I see now that my negativity and grumbling is unbelief.  It really is me not trusting You fully; not receiving what You bring as ordered by You.  It is me wanting to control and reeling when things do not go according to my expectations; grasping at how to order them aright again.  Instead of trusting: pure, simple trust.  Relying upon you wholly, being fully dependent.  I lack faith.

Today, for example: Mark, who has been working lots of overtime lately, was home for a rare lunch break and happened to come home at the same time mom had dropped in for a visit.  Mark was still here when she left, but Isaac was monopolizing his time and I had truly not even had a chance to say more than hello. I was agitated.  I wanted time with him.  So I was grumbling within.  I walked outside to hang some laundry and fought off the complaints in my head (those complaints are noisy!)  and ended up in tears.  But, Lord?  A proper response- a biblical response- would be for me to ACCEPT each instance as from Your hand.  An ordained visit from mom.  A chance for Isaac and Mark to talk, given by You.  An opportunity for me to rest in You, to trust in You, with contentment and gratitude and peace.  And yet: I am anxious and discontent.  I yield to the complaints, not to You.

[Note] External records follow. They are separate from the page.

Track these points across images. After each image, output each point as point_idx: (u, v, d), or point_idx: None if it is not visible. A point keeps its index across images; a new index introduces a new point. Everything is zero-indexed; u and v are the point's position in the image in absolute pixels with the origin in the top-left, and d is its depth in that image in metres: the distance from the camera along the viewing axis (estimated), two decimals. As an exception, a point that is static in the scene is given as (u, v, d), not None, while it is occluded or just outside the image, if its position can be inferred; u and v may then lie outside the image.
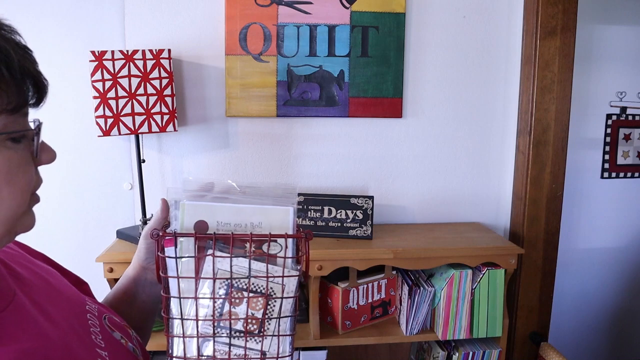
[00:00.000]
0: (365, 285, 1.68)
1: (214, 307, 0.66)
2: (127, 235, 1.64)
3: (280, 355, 0.68)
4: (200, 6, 1.73)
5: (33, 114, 0.54)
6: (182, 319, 0.66)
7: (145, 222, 1.64)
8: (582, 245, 2.13)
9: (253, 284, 0.66)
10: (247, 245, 0.65)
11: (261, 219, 0.67)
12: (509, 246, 1.68)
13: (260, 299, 0.66)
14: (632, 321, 2.23)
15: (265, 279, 0.66)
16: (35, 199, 0.56)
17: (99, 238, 1.75)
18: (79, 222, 1.78)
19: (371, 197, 1.72)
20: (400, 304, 1.71)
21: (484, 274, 1.65)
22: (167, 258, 0.66)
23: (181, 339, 0.66)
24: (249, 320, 0.66)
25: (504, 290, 1.68)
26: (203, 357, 0.66)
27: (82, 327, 0.63)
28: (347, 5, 1.76)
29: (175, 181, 1.82)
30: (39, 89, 0.52)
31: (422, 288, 1.63)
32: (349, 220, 1.71)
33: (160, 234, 0.65)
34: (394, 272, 1.74)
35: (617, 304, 2.21)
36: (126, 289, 0.82)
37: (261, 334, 0.67)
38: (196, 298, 0.66)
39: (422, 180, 1.92)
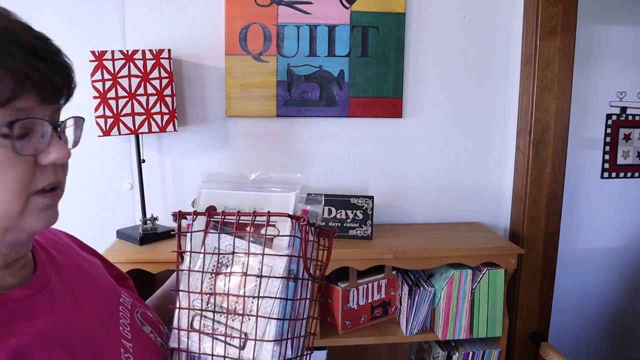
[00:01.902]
0: (365, 285, 1.68)
1: (202, 281, 0.69)
2: (127, 235, 1.64)
3: (260, 338, 0.66)
4: (200, 6, 1.73)
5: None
6: (178, 290, 0.71)
7: (145, 222, 1.64)
8: (582, 245, 2.13)
9: (242, 263, 0.68)
10: (248, 228, 0.69)
11: (263, 205, 0.71)
12: (509, 246, 1.68)
13: (248, 279, 0.67)
14: (632, 321, 2.23)
15: (255, 259, 0.68)
16: (49, 198, 0.55)
17: (99, 238, 1.75)
18: (79, 222, 1.78)
19: (371, 197, 1.72)
20: (400, 304, 1.71)
21: (484, 274, 1.65)
22: (184, 237, 0.73)
23: (180, 310, 0.70)
24: (235, 299, 0.67)
25: (504, 290, 1.68)
26: (191, 330, 0.69)
27: (111, 318, 0.66)
28: (347, 5, 1.76)
29: (175, 181, 1.82)
30: (38, 86, 0.51)
31: (422, 288, 1.63)
32: (349, 220, 1.71)
33: (172, 213, 0.72)
34: (394, 272, 1.74)
35: (617, 304, 2.21)
36: (169, 289, 0.86)
37: (243, 313, 0.67)
38: (189, 271, 0.71)
39: (422, 180, 1.92)
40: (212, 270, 0.70)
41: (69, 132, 0.58)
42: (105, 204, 1.80)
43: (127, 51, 1.53)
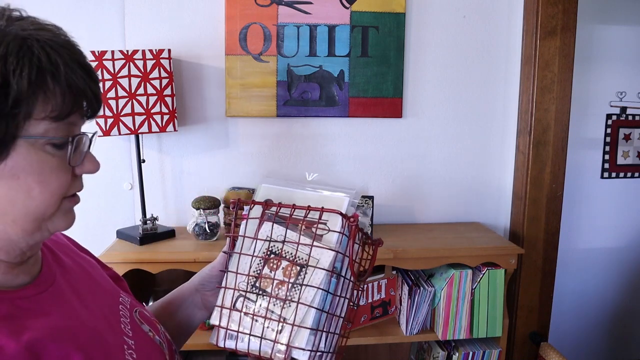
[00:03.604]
0: (365, 285, 1.68)
1: (250, 264, 0.74)
2: (127, 235, 1.64)
3: (297, 324, 0.68)
4: (200, 6, 1.73)
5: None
6: (226, 271, 0.76)
7: (145, 222, 1.64)
8: (582, 245, 2.13)
9: (290, 253, 0.73)
10: (300, 224, 0.73)
11: (318, 204, 0.74)
12: (509, 246, 1.68)
13: (294, 268, 0.71)
14: (632, 321, 2.23)
15: (303, 251, 0.72)
16: (73, 202, 0.61)
17: (99, 238, 1.75)
18: (79, 222, 1.77)
19: (371, 197, 1.72)
20: (400, 304, 1.71)
21: (484, 274, 1.65)
22: (240, 223, 0.79)
23: (225, 290, 0.75)
24: (279, 285, 0.71)
25: (504, 290, 1.68)
26: (233, 309, 0.73)
27: (113, 316, 0.68)
28: (347, 5, 1.76)
29: (175, 181, 1.82)
30: (88, 104, 0.57)
31: (422, 288, 1.63)
32: (349, 220, 1.71)
33: (232, 200, 0.78)
34: (394, 272, 1.74)
35: (617, 304, 2.21)
36: (172, 301, 0.87)
37: (285, 298, 0.70)
38: (240, 254, 0.76)
39: (422, 180, 1.92)
40: (264, 255, 0.74)
41: (92, 144, 0.63)
42: (105, 204, 1.80)
43: (127, 51, 1.53)
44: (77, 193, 0.62)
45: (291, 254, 0.72)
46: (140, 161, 1.64)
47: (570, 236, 2.09)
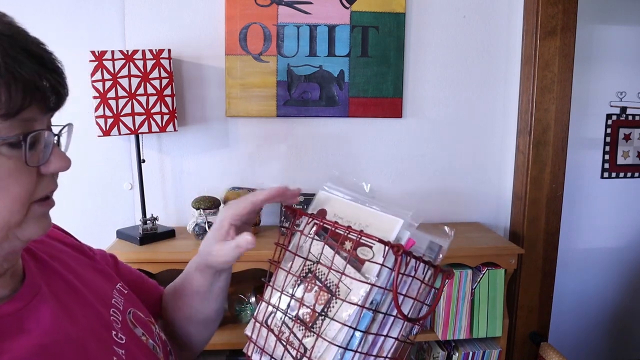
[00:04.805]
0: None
1: (284, 282, 0.68)
2: (127, 235, 1.64)
3: (315, 359, 0.61)
4: (200, 6, 1.73)
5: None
6: (268, 284, 0.71)
7: (145, 222, 1.64)
8: (582, 245, 2.13)
9: (323, 274, 0.65)
10: (346, 243, 0.64)
11: (369, 222, 0.67)
12: (509, 246, 1.68)
13: (323, 294, 0.63)
14: (632, 321, 2.23)
15: (338, 276, 0.63)
16: (46, 205, 0.55)
17: (99, 238, 1.75)
18: (79, 222, 1.78)
19: (371, 197, 1.72)
20: (400, 304, 1.71)
21: (484, 274, 1.65)
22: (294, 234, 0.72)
23: (261, 301, 0.71)
24: (305, 309, 0.64)
25: (504, 290, 1.68)
26: (264, 325, 0.69)
27: (103, 324, 0.64)
28: (347, 5, 1.76)
29: (175, 181, 1.82)
30: (44, 96, 0.51)
31: (422, 288, 1.63)
32: (349, 220, 1.71)
33: (291, 208, 0.73)
34: (394, 272, 1.74)
35: (617, 304, 2.21)
36: (198, 288, 0.80)
37: (307, 327, 0.63)
38: (279, 267, 0.71)
39: (422, 180, 1.92)
40: (300, 273, 0.67)
41: (62, 139, 0.57)
42: (105, 204, 1.80)
43: (127, 51, 1.53)
44: (52, 196, 0.56)
45: (326, 276, 0.64)
46: (140, 161, 1.64)
47: (570, 236, 2.09)
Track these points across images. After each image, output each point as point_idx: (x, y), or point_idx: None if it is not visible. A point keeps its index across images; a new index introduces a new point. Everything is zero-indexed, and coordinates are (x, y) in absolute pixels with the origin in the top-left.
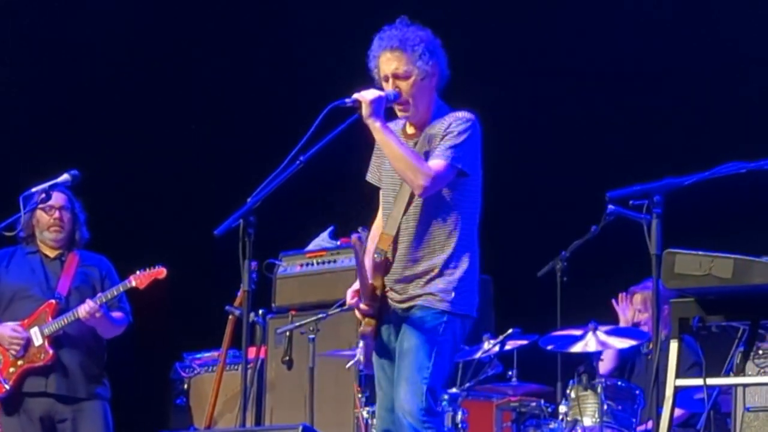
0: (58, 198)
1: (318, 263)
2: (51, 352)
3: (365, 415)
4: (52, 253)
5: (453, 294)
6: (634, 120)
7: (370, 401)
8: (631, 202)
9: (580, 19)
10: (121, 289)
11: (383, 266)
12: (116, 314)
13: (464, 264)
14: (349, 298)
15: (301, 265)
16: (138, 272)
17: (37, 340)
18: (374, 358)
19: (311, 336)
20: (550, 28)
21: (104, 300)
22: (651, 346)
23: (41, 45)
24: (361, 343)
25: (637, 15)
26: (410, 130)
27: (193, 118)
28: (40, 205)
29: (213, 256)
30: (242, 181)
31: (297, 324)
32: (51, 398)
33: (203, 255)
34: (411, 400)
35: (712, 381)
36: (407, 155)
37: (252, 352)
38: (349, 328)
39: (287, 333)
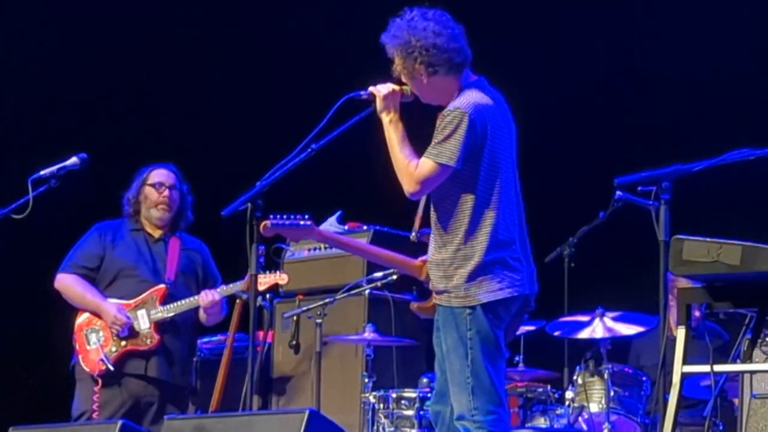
0: (168, 176)
1: (326, 248)
2: (157, 337)
3: (372, 399)
4: (155, 233)
5: (464, 289)
6: (643, 105)
7: (376, 386)
8: (639, 188)
9: (593, 2)
10: (240, 287)
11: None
12: None
13: (477, 252)
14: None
15: (309, 250)
16: (262, 272)
17: (144, 323)
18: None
19: (318, 320)
20: (561, 13)
21: (224, 293)
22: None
23: (49, 26)
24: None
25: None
26: None
27: (203, 100)
28: (149, 182)
29: (221, 239)
30: (251, 166)
31: (304, 308)
32: (147, 381)
33: (211, 239)
34: (460, 405)
35: (719, 368)
36: (402, 159)
37: (259, 336)
38: (357, 312)
39: (294, 317)
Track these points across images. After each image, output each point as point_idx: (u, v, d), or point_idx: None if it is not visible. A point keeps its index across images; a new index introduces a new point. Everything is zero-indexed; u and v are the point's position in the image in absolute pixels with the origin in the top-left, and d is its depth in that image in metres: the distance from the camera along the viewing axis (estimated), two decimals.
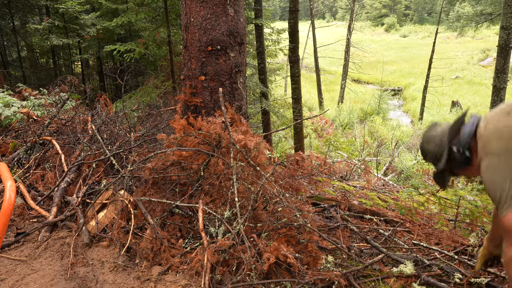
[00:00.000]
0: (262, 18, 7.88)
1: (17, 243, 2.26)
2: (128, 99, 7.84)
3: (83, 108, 4.47)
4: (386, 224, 3.01)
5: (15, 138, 3.93)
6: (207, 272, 1.85)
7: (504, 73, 6.45)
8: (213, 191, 2.34)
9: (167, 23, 6.92)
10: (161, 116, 4.20)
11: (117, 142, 3.25)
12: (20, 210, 2.62)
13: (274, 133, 9.43)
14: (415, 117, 18.78)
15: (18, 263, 2.07)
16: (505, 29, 6.26)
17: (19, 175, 3.04)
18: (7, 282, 1.90)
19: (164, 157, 2.45)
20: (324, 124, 12.73)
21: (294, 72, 6.43)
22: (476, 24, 15.21)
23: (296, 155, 2.66)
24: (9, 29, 11.50)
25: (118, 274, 1.99)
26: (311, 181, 3.60)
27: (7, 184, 1.30)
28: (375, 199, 3.74)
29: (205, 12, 2.71)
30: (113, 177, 2.75)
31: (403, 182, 7.56)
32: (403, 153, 11.04)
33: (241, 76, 2.92)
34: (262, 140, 2.42)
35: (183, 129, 2.54)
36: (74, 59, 13.35)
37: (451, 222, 3.18)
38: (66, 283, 1.91)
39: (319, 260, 2.09)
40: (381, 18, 57.34)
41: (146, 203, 2.33)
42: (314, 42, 19.63)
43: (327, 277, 1.91)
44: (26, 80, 11.04)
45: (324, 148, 9.92)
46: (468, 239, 2.57)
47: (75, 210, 2.51)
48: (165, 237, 2.12)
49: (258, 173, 2.34)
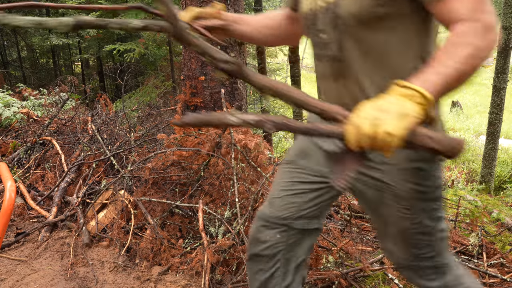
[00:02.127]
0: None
1: (17, 243, 2.26)
2: (128, 99, 7.83)
3: (83, 108, 4.47)
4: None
5: (15, 138, 3.93)
6: (207, 272, 1.85)
7: (504, 73, 6.45)
8: (213, 191, 2.34)
9: None
10: (161, 116, 4.20)
11: (117, 142, 3.25)
12: (20, 210, 2.62)
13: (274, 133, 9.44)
14: None
15: (18, 263, 2.07)
16: (505, 29, 6.26)
17: (19, 175, 3.04)
18: (7, 282, 1.90)
19: (164, 157, 2.45)
20: None
21: (294, 72, 6.43)
22: None
23: None
24: (9, 29, 11.50)
25: (118, 274, 1.99)
26: None
27: (7, 184, 1.30)
28: None
29: None
30: (113, 177, 2.75)
31: None
32: None
33: None
34: (262, 140, 2.42)
35: (183, 129, 2.54)
36: (74, 59, 13.34)
37: (451, 222, 3.18)
38: (66, 283, 1.91)
39: (320, 260, 2.09)
40: None
41: (146, 203, 2.33)
42: None
43: (327, 276, 1.91)
44: (26, 80, 11.04)
45: None
46: (468, 239, 2.57)
47: (75, 210, 2.51)
48: (165, 237, 2.12)
49: (258, 173, 2.34)
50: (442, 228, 1.13)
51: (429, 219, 1.09)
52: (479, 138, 13.58)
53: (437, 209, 1.10)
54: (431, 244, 1.12)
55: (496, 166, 7.18)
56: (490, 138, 6.75)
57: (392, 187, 1.05)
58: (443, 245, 1.15)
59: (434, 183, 1.06)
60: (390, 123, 0.76)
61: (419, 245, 1.11)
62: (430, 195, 1.06)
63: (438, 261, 1.15)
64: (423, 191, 1.05)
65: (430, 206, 1.08)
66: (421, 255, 1.13)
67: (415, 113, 0.78)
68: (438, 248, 1.13)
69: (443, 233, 1.13)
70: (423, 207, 1.07)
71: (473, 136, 14.10)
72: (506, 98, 6.76)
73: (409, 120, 0.77)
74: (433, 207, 1.08)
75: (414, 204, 1.06)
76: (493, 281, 2.07)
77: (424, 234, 1.10)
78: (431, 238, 1.11)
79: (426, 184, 1.05)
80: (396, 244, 1.15)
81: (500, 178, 9.29)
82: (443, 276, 1.16)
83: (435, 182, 1.06)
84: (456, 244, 2.56)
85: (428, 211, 1.08)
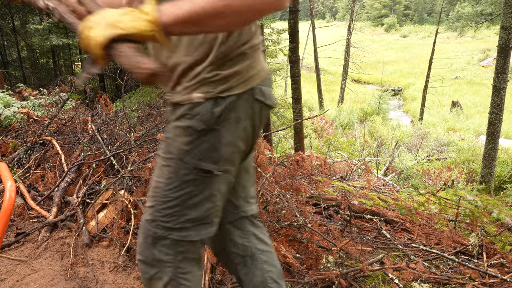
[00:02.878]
0: (262, 18, 7.87)
1: (17, 243, 2.26)
2: (128, 99, 7.84)
3: (83, 108, 4.47)
4: (386, 224, 3.01)
5: (15, 138, 3.93)
6: (207, 272, 1.85)
7: (504, 73, 6.45)
8: None
9: None
10: (161, 116, 4.19)
11: (117, 142, 3.25)
12: (20, 210, 2.62)
13: (274, 133, 9.43)
14: (415, 117, 18.78)
15: (18, 263, 2.07)
16: (505, 29, 6.26)
17: (19, 175, 3.04)
18: (7, 282, 1.90)
19: None
20: (324, 124, 12.74)
21: (294, 72, 6.42)
22: (476, 24, 15.22)
23: (296, 155, 2.66)
24: (9, 29, 11.51)
25: (118, 274, 1.99)
26: (311, 181, 3.60)
27: (7, 184, 1.30)
28: (375, 199, 3.74)
29: None
30: (113, 177, 2.75)
31: (403, 182, 7.57)
32: (403, 153, 11.04)
33: None
34: (263, 140, 2.42)
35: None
36: (74, 59, 13.34)
37: (451, 222, 3.18)
38: (66, 283, 1.91)
39: (320, 260, 2.09)
40: (381, 18, 57.34)
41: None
42: (314, 42, 19.63)
43: (327, 276, 1.91)
44: (26, 80, 11.04)
45: (324, 148, 9.92)
46: (468, 239, 2.57)
47: (75, 210, 2.50)
48: None
49: (258, 173, 2.34)
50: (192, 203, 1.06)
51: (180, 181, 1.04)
52: (479, 138, 13.59)
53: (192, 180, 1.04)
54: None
55: (496, 166, 7.18)
56: (490, 138, 6.75)
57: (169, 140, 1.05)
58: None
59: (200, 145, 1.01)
60: (96, 29, 0.80)
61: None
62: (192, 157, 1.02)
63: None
64: (187, 150, 1.02)
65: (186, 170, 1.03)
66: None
67: (131, 28, 0.80)
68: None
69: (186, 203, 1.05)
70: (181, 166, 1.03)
71: (473, 136, 14.11)
72: (506, 98, 6.76)
73: (115, 31, 0.79)
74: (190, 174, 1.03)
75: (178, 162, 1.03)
76: (493, 281, 2.06)
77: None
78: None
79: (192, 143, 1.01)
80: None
81: (500, 178, 9.30)
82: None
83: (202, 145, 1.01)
84: (456, 244, 2.56)
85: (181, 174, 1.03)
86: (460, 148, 12.21)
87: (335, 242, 2.27)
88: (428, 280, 2.06)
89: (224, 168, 1.05)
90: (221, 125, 1.00)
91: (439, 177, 8.84)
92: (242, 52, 1.01)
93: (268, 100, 1.09)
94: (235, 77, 1.00)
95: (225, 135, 1.01)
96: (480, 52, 31.67)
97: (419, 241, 2.65)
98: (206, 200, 1.07)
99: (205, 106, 0.99)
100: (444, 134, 14.38)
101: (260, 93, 1.05)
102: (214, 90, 0.99)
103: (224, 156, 1.04)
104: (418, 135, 13.54)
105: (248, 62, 1.03)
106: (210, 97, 0.99)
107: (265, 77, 1.08)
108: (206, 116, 0.99)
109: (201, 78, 0.99)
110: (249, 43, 1.03)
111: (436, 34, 18.45)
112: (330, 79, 27.58)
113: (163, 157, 1.06)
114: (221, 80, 0.99)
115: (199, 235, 1.09)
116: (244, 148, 1.09)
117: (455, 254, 2.44)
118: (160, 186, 1.07)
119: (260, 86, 1.05)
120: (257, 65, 1.06)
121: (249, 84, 1.03)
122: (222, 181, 1.07)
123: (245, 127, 1.05)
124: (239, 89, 1.01)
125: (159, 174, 1.07)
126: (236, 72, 1.00)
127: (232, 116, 1.01)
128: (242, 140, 1.06)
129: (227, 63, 0.99)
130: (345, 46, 21.32)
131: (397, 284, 1.94)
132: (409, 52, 36.30)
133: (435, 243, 2.63)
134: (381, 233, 2.75)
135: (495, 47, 6.78)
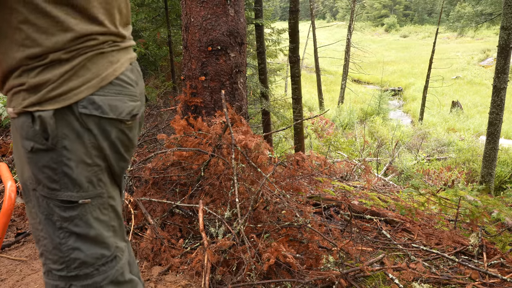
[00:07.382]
0: (262, 18, 7.88)
1: (18, 243, 2.26)
2: None
3: None
4: (386, 224, 3.01)
5: None
6: (207, 272, 1.85)
7: (504, 73, 6.45)
8: (214, 192, 2.34)
9: (167, 23, 6.92)
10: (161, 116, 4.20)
11: None
12: (20, 210, 2.62)
13: (274, 133, 9.44)
14: (415, 117, 18.78)
15: (18, 263, 2.07)
16: (505, 29, 6.26)
17: None
18: (8, 282, 1.90)
19: (164, 157, 2.45)
20: (324, 124, 12.73)
21: (295, 72, 6.43)
22: (476, 24, 15.22)
23: (297, 155, 2.66)
24: None
25: None
26: (311, 181, 3.61)
27: (7, 184, 1.30)
28: (375, 199, 3.74)
29: (206, 13, 2.72)
30: None
31: (403, 182, 7.58)
32: (403, 153, 11.05)
33: (242, 76, 2.92)
34: (263, 140, 2.42)
35: (183, 129, 2.54)
36: None
37: (451, 222, 3.18)
38: None
39: (320, 260, 2.09)
40: (381, 18, 57.35)
41: (146, 203, 2.33)
42: (315, 42, 19.63)
43: (327, 276, 1.90)
44: None
45: (324, 148, 9.92)
46: (468, 239, 2.57)
47: None
48: (165, 237, 2.12)
49: (259, 173, 2.34)
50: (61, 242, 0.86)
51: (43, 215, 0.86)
52: (479, 138, 13.59)
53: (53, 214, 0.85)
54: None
55: (496, 166, 7.18)
56: (490, 138, 6.75)
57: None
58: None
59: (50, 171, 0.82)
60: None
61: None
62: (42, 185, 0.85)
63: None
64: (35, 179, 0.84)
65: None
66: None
67: None
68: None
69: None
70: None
71: (473, 136, 14.11)
72: (506, 98, 6.76)
73: None
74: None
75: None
76: (493, 281, 2.06)
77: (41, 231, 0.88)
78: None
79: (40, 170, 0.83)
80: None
81: (500, 178, 9.30)
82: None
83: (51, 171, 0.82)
84: (456, 244, 2.56)
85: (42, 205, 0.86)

Oh, Lord: help me submit to You.  Bring me humility, I ask.  Give me a submissive spirit.  May I have the attitude of a servant, yielding to You.  I thank You for revealing it to me.  I thank You for the many opportunities I have to grow in this; to see Your fruit in me, to have discipline in this area.  I desire to be above reproach, and I thank You, Father, for taking me to task on this.  Continue to flood me with Your word and with verses to memorize to battle this and with the clear voice of the Holy Spirit to guide me through each circumstance.  ~ Amen.